Consider the internment of Japanese-Americans during World War II. This is constantly cited - and rightly so - as an injustice that must never be repeated. But what worrywarts don't seem to get is the fact that it's (BEGIN ITAL) not being repeated. The United States hasn't rounded up whole communities of American citizens and put them in military camps. In fact, the number of American citizens held in military custody is a whopping two. All of the other few hundred citizens detained for terrorism-related reasons in the United States have access to lawyers. And as for the fellas at Guantanamo, well, they were captured fighting for the enemy during a war. And, well, this is a war, you know?

Now, one could certainly argue that the internment of large numbers of Muslims makes more sense than the internment of Japanese during World War II. We know al-Qaida has sleeper cells here and that the battlefield is on our own soil. But we're not doing it for two simple reasons. First, it's not necessary. Thanks to better technologies, we can use a scalpel instead of a sledgehammer to defend our liberties here at home.

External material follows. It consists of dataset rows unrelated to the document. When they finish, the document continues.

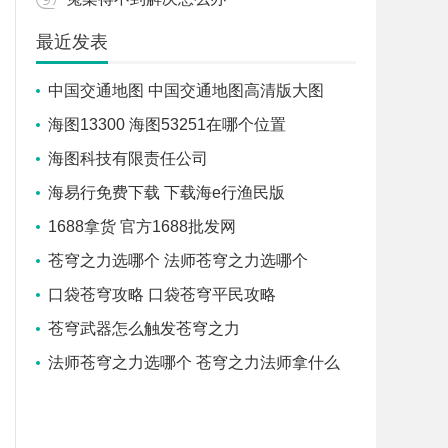
最近发表
中国交通地图 中国交通地图高清版大图
海图13300 海图53251在哪个位置
海图科技有限责任公司
海易行免费下载 下载海e行渔民版
1688拿货 官方1688批发网
苍穹之力选哪个 法师苍穹之力选哪个
口袋苍穹攻略 口袋苍穹平民攻略
苍穹武器怎么触发苍穹之力
法师苍穹之力选哪个 苍穹之力法师拿什么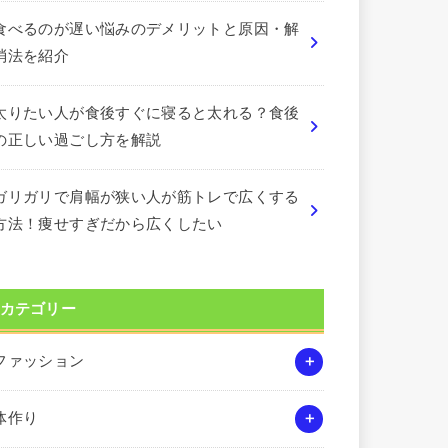
食べるのが遅い悩みのデメリットと原因・解
消法を紹介
太りたい人が食後すぐに寝ると太れる？食後
の正しい過ごし方を解説
ガリガリで肩幅が狭い人が筋トレで広くする
方法！痩せすぎだから広くしたい
カテゴリー
ファッション
体作り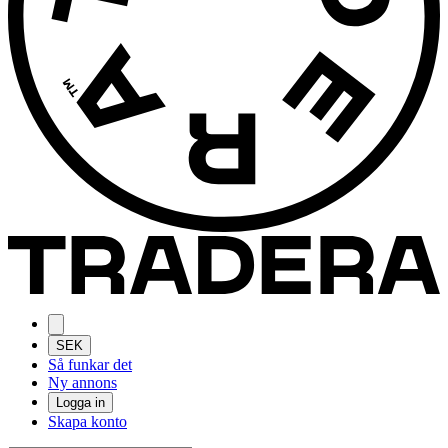
SEK
Så funkar det
Ny annons
Logga in
Skapa konto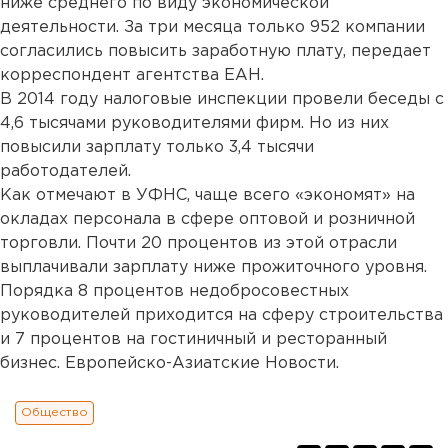
ниже среднего по виду экономической
деятельности. За три месяца только 952 компании
согласились повысить заработную плату, передает
корреспондент агентства ЕАН.
В 2014 году налоговые инспекции провели беседы с
4,6 тысячами руководителями фирм. Но из них
повысили зарплату только 3,4 тысячи
работодателей.
Как отмечают в УФНС, чаще всего «экономят» на
окладах персонала в сфере оптовой и розничной
торговли. Почти 20 процентов из этой отрасли
выплачивали зарплату ниже прожиточного уровня.
Порядка 8 процентов недобросовестных
руководителей приходится на сферу строительства
и 7 процентов на гостиничный и ресторанный
бизнес. Европейско-Азиатские Новости.
Общество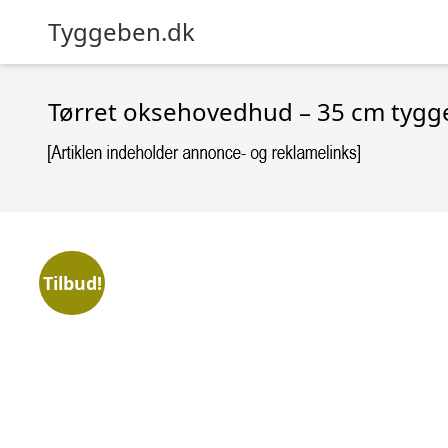
Tyggeben.dk
Tørret oksehovedhud – 35 cm tyggeb
Tilbud!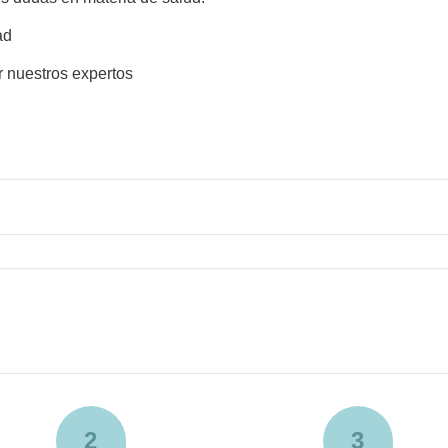
ad
r nuestros expertos
2
3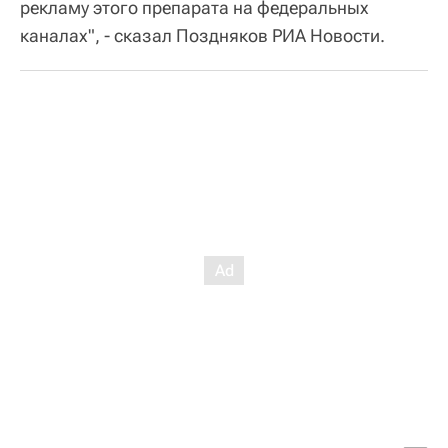
рекламу этого препарата на федеральных
каналах", - сказал Поздняков РИА Новости.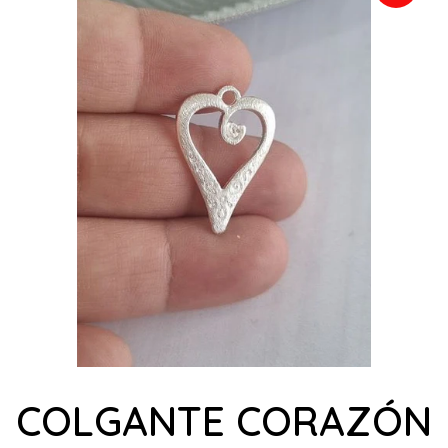
COLGANTE CORAZÓN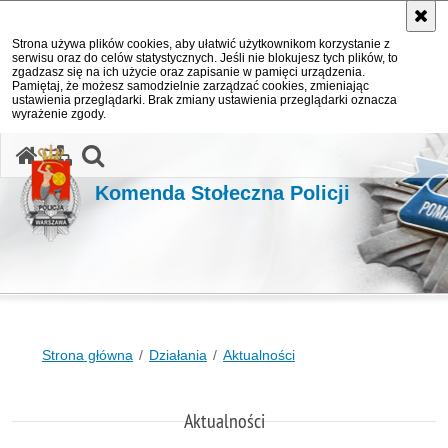
Strona używa plików cookies, aby ułatwić użytkownikom korzystanie z
serwisu oraz do celów statystycznych. Jeśli nie blokujesz tych plików, to
zgadzasz się na ich użycie oraz zapisanie w pamięci urządzenia.
Pamiętaj, że możesz samodzielnie zarządzać cookies, zmieniając
ustawienia przeglądarki. Brak zmiany ustawienia przeglądarki oznacza
wyrażenie zgody.
otwórz wyszukiwarkę
Komenda Stołeczna Policji
Strona główna
Działania
Aktualności
Aktualności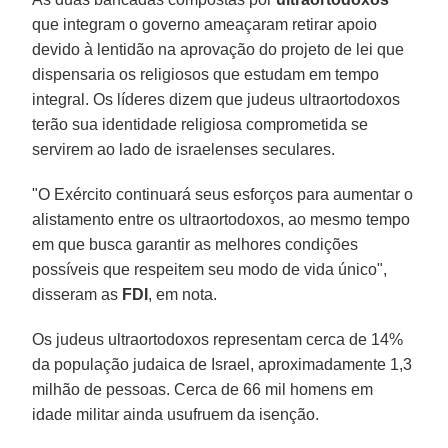
que integram o governo ameaçaram retirar apoio
devido à lentidão na aprovação do projeto de lei que
dispensaria os religiosos que estudam em tempo
integral. Os líderes dizem que judeus ultraortodoxos
terão sua identidade religiosa comprometida se
servirem ao lado de israelenses seculares.
"O Exército continuará seus esforços para aumentar o
alistamento entre os ultraortodoxos, ao mesmo tempo
em que busca garantir as melhores condições
possíveis que respeitem seu modo de vida único",
disseram as
FDI
, em nota.
Os judeus ultraortodoxos representam cerca de 14%
da população judaica de Israel, aproximadamente 1,3
milhão de pessoas. Cerca de 66 mil homens em
idade militar ainda usufruem da isenção.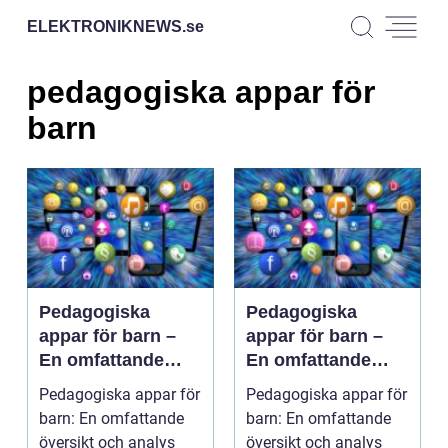
ELEKTRONIKNEWS.
se
pedagogiska appar för
barn
Pedagogiska
Pedagogiska
appar för barn –
appar för barn –
En omfattande
En omfattande
översikt och
översikt och
Pedagogiska appar för
Pedagogiska appar för
analys
analys
barn: En omfattande
barn: En omfattande
översikt och analys
översikt och analys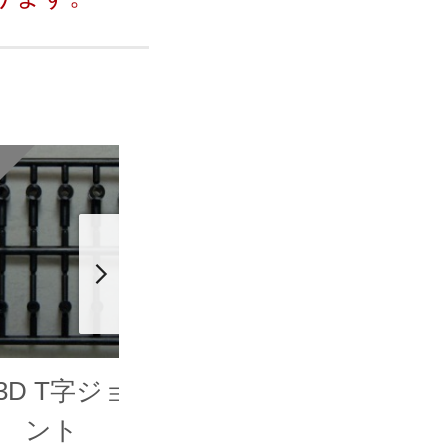
03D T字ジョイ
D104D ローリング
ント
ジョイント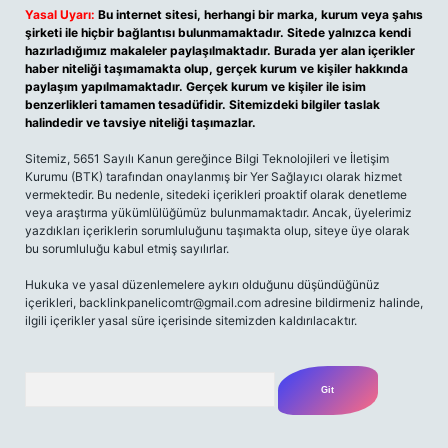
Yasal Uyarı:
Bu internet sitesi, herhangi bir marka, kurum veya şahıs
şirketi ile hiçbir bağlantısı bulunmamaktadır. Sitede yalnızca kendi
hazırladığımız makaleler paylaşılmaktadır. Burada yer alan içerikler
haber niteliği taşımamakta olup, gerçek kurum ve kişiler hakkında
paylaşım yapılmamaktadır. Gerçek kurum ve kişiler ile isim
benzerlikleri tamamen tesadüfidir. Sitemizdeki bilgiler taslak
halindedir ve tavsiye niteliği taşımazlar.
Sitemiz, 5651 Sayılı Kanun gereğince Bilgi Teknolojileri ve İletişim
Kurumu (BTK) tarafından onaylanmış bir Yer Sağlayıcı olarak hizmet
vermektedir. Bu nedenle, sitedeki içerikleri proaktif olarak denetleme
veya araştırma yükümlülüğümüz bulunmamaktadır. Ancak, üyelerimiz
yazdıkları içeriklerin sorumluluğunu taşımakta olup, siteye üye olarak
bu sorumluluğu kabul etmiş sayılırlar.
Hukuka ve yasal düzenlemelere aykırı olduğunu düşündüğünüz
içerikleri,
backlinkpanelicomtr@gmail.com
adresine bildirmeniz halinde,
ilgili içerikler yasal süre içerisinde sitemizden kaldırılacaktır.
Arama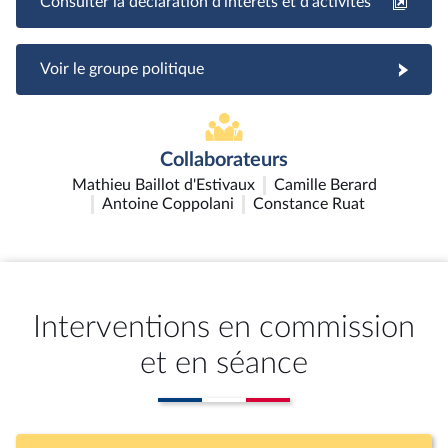
Consulter la déclaration d'intérêts et d'activités
Voir le groupe politique
Collaborateurs
Mathieu Baillot d'Estivaux
Camille Berard
Antoine Coppolani
Constance Ruat
Interventions en commission
et en séance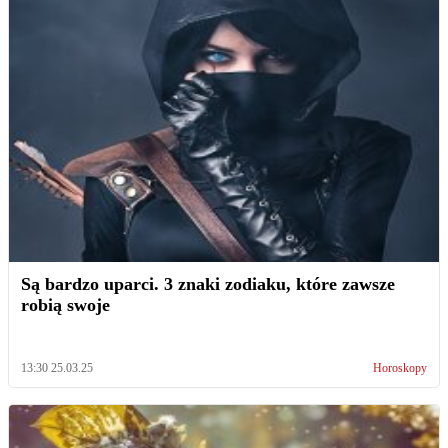
Są bardzo uparci. 3 znaki zodiaku, które zawsze
robią swoje
13:30 25.03.25
Horoskopy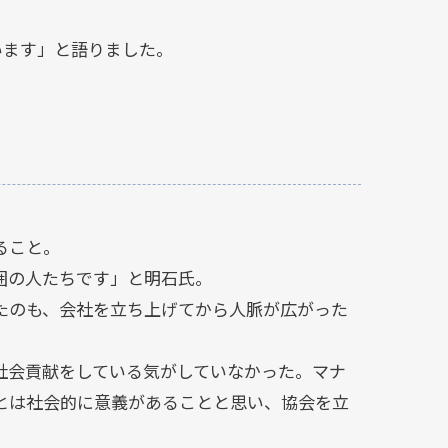
います」と語りました。
ること。
囲の人たちです」と明石氏。
たのも、会社を立ち上げてから人脈が広がった
社会貢献をしている気がしていなかった。マナ
とは社会的に意義があることと思い、協会を立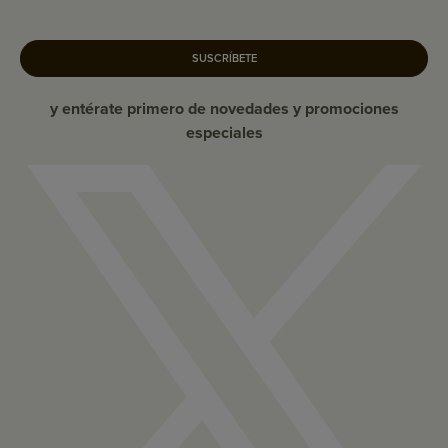
SUSCRÍBETE
y entérate primero de novedades y promociones
especiales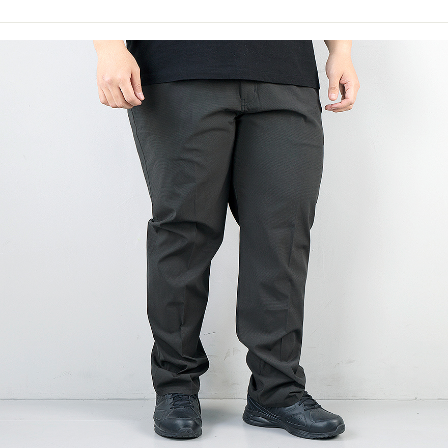
이코 라이프 하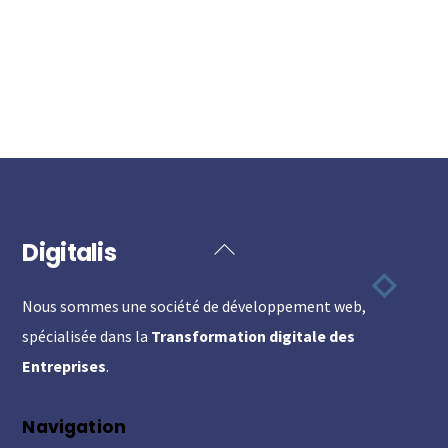
Digitalis
Back
To
Nous sommes une société de développement web,
Top
spécialisée dans la
Transformation digitale des
Entreprises
.
Navigation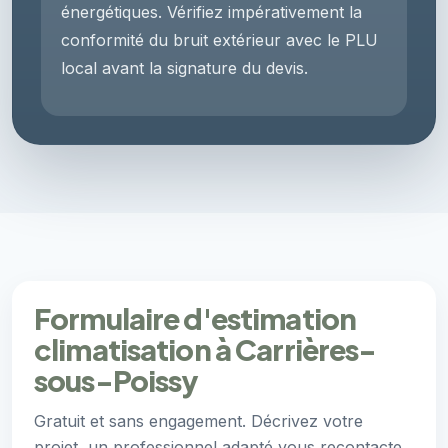
énergétiques. Vérifiez impérativement la
conformité du bruit extérieur avec le PLU
local avant la signature du devis.
Formulaire d'estimation
climatisation à Carrières-
sous-Poissy
Gratuit et sans engagement. Décrivez votre
projet, un professionnel adapté vous recontacte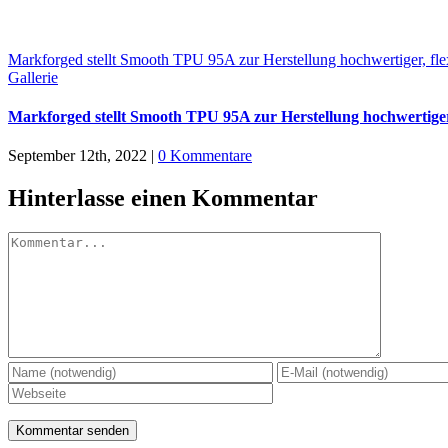
Markforged stellt Smooth TPU 95A zur Herstellung hochwertiger, flex
Gallerie
Markforged stellt Smooth TPU 95A zur Herstellung hochwertiger, 
September 12th, 2022
|
0 Kommentare
Hinterlasse einen Kommentar
Kommentar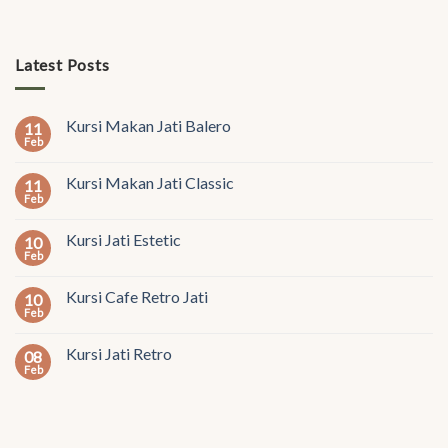
Latest Posts
Kursi Makan Jati Balero
11
Feb
Kursi Makan Jati Classic
11
Feb
Kursi Jati Estetic
10
Feb
Kursi Cafe Retro Jati
10
Feb
Kursi Jati Retro
08
Feb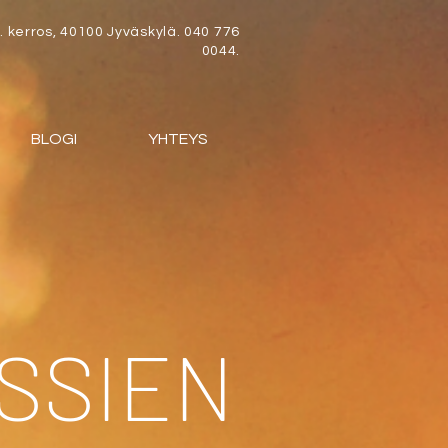
 kerros, 40100 Jyväskylä. 040 776
0044.
BLOGI
YHTEYS
SSIEN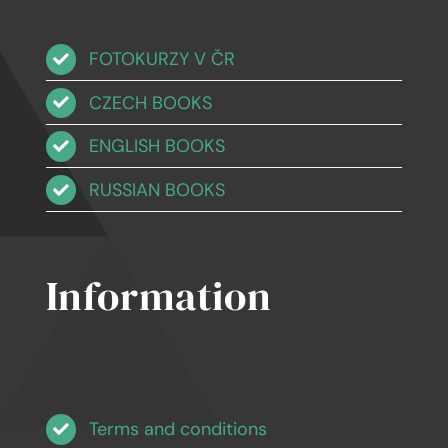
FOTOKURZY V ČR
CZECH BOOKS
ENGLISH BOOKS
RUSSIAN BOOKS
Information
Terms and conditions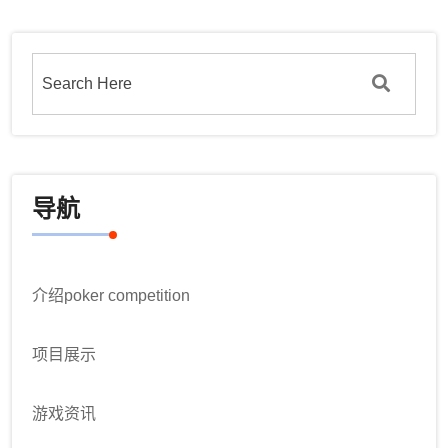
导航
介绍poker competition
项目展示
游戏资讯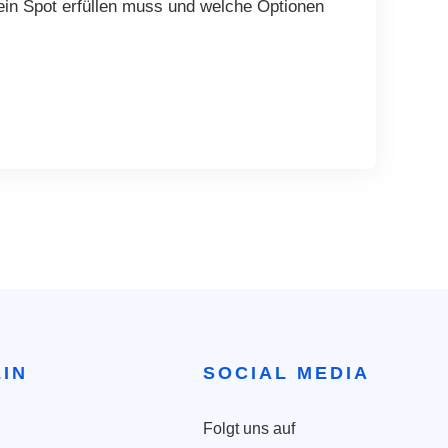
ein Spot erfüllen muss und welche Optionen
IN
SOCIAL MEDIA
Folgt uns auf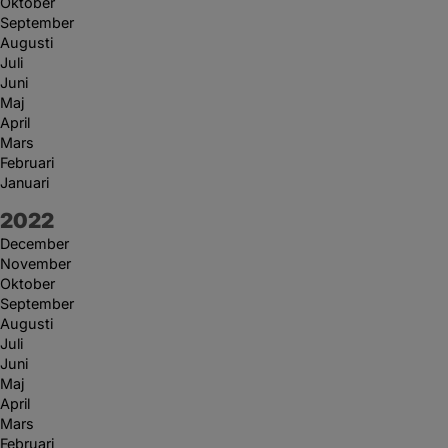
Oktober
September
Augusti
Juli
Juni
Maj
April
Mars
Februari
Januari
År:
2022
December
November
Oktober
September
Augusti
Juli
Juni
Maj
April
Mars
Februari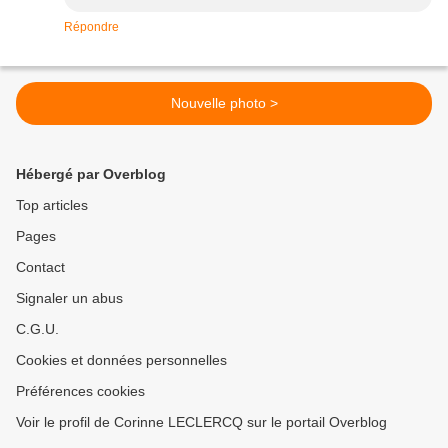
Répondre
Nouvelle photo >
Hébergé par Overblog
Top articles
Pages
Contact
Signaler un abus
C.G.U.
Cookies et données personnelles
Préférences cookies
Voir le profil de Corinne LECLERCQ sur le portail Overblog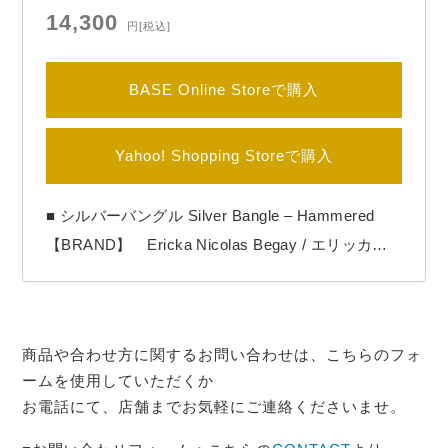
14,300
円
[税込]
BASE Online Storeで購入
Yahoo! Shopping Storeで購入
■ シルバーバングル Silver Bangle – Hammered
【BRAND】 Ericka Nicolas Begay / エリッカニ
コラスビゲイ 【COLOR】 Silver 【Ericka Nicola
s Begay（エリッカ ニコラス ビゲイ）】 1996年
生まれのナバホ族女性アーティスト。 作品の全て
商品や合わせ方に関するお問い合わせは、こちらのフォ
をシルバーの塊を溶かす工程からの手作…
ームを使用していただくか
お電話にて、店舗までお気軽にご連絡くださいませ。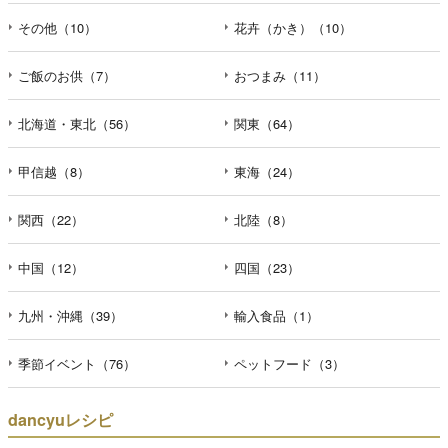
その他（10）
花卉（かき）（10）
ご飯のお供（7）
おつまみ（11）
北海道・東北（56）
関東（64）
甲信越（8）
東海（24）
関西（22）
北陸（8）
中国（12）
四国（23）
九州・沖縄（39）
輸入食品（1）
季節イベント（76）
ペットフード（3）
dancyuレシピ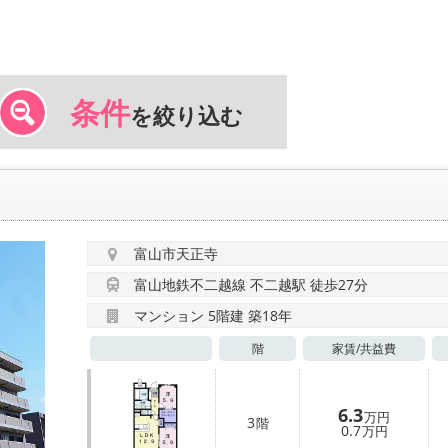
条件
を絞り込む
富山市天正寺
富山地鉄不二越線 不二越駅 徒歩27分
マンション 5階建 築18年
階
家賃/
共益費
6.3
万円
3
階
0.7
万円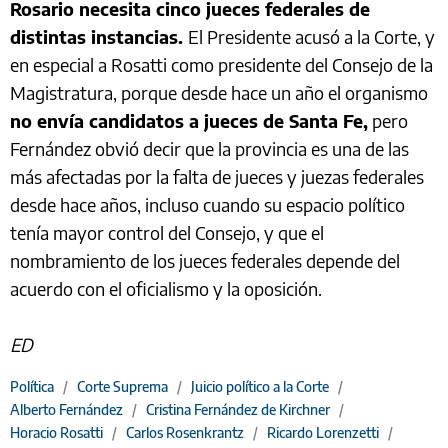
Rosario necesita cinco jueces federales de
distintas instancias.
El Presidente acusó a la Corte, y
en especial a Rosatti como presidente del Consejo de la
Magistratura, porque desde hace un año el organismo
no envía candidatos a jueces de Santa Fe,
pero
Fernández obvió decir que la provincia es una de las
más afectadas por la falta de jueces y juezas federales
desde hace años, incluso cuando su espacio político
tenía mayor control del Consejo, y que el
nombramiento de los jueces federales depende del
acuerdo con el oficialismo y la oposición.
ED
Política
/
Corte Suprema
/
Juicio político a la Corte
/
Alberto Fernández
/
Cristina Fernández de Kirchner
/
Horacio Rosatti
/
Carlos Rosenkrantz
/
Ricardo Lorenzetti
/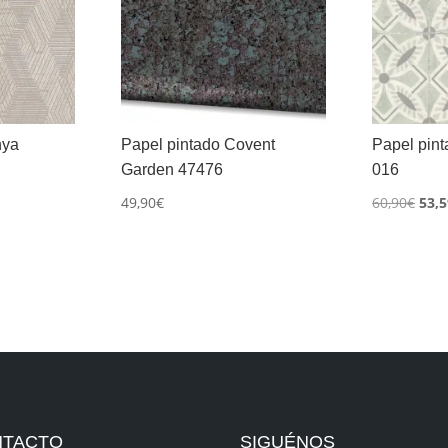
nya
Papel pintado Covent
Papel pint
Garden 47476
016
El
49,90
€
60,90
€
53,5
prec
orig
era:
60,9
NTACTO
SIGUÉNOS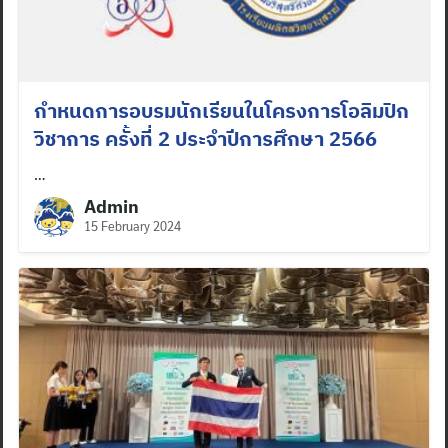
กำหนดการอบรมนักเรียนในโครงการโอลิมปิก
วิชาการ ครั้งที่ 2 ประจำปีการศึกษา 2566
…
Admin
15 February 2024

And, second, it would be wrong. We simply don't want to live in a country that would do such a thing.

If the slippery slope to tyranny were real, we wouldn't see the internment of the Japanese as a cautionary tale - we'd see it as a precedent for similar action today. Instead we've been sliding toward ever-greater freedom for the last century - and even our government's actions reflect that.


Faust

2002-11-23 00:51 | User Profile

"What is more important is to realize what Goldberg associates with freedom: special rights to woman and minorities, child porn, and birth control."

Sometimes one thinks Fornication is all "Liberals" care about!